Saved entries:
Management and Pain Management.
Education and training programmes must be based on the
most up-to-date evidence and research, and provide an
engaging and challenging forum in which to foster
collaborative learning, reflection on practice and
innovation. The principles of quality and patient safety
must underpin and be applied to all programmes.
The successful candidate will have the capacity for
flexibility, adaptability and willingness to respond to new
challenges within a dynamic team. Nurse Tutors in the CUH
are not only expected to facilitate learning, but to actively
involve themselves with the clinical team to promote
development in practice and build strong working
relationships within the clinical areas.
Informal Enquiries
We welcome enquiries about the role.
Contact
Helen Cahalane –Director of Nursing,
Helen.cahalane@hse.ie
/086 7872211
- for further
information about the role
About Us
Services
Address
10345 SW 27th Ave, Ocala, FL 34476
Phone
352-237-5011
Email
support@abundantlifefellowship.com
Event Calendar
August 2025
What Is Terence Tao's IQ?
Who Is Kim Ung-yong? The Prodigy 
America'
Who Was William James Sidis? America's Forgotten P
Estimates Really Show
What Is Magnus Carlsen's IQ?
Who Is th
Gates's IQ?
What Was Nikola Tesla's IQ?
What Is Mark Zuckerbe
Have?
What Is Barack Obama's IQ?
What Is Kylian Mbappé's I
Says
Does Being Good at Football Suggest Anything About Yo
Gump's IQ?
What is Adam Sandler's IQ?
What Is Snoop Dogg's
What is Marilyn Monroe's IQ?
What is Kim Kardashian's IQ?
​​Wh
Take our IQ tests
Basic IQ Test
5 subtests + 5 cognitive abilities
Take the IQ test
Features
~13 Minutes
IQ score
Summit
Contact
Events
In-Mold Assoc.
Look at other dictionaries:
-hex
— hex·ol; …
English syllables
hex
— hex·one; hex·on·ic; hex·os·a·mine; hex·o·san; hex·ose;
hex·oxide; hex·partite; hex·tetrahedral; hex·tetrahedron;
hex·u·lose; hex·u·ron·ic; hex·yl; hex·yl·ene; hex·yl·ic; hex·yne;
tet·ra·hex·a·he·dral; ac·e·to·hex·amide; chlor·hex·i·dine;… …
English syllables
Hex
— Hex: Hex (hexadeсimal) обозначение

WHAT YOU ARE ASKED TO DO:
Take the lines from the start of the records through the line holding "August 2025", both included, and please print them exactly, with nothing else.

RESULT:
Management and Pain Management.
Education and training programmes must be based on the
most up-to-date evidence and research, and provide an
engaging and challenging forum in which to foster
collaborative learning, reflection on practice and
innovation. The principles of quality and patient safety
must underpin and be applied to all programmes.
The successful candidate will have the capacity for
flexibility, adaptability and willingness to respond to new
challenges within a dynamic team. Nurse Tutors in the CUH
are not only expected to facilitate learning, but to actively
involve themselves with the clinical team to promote
development in practice and build strong working
relationships within the clinical areas.
Informal Enquiries
We welcome enquiries about the role.
Contact
Helen Cahalane –Director of Nursing,
Helen.cahalane@hse.ie
/086 7872211
- for further
information about the role
About Us
Services
Address
10345 SW 27th Ave, Ocala, FL 34476
Phone
352-237-5011
Email
support@abundantlifefellowship.com
Event Calendar
August 2025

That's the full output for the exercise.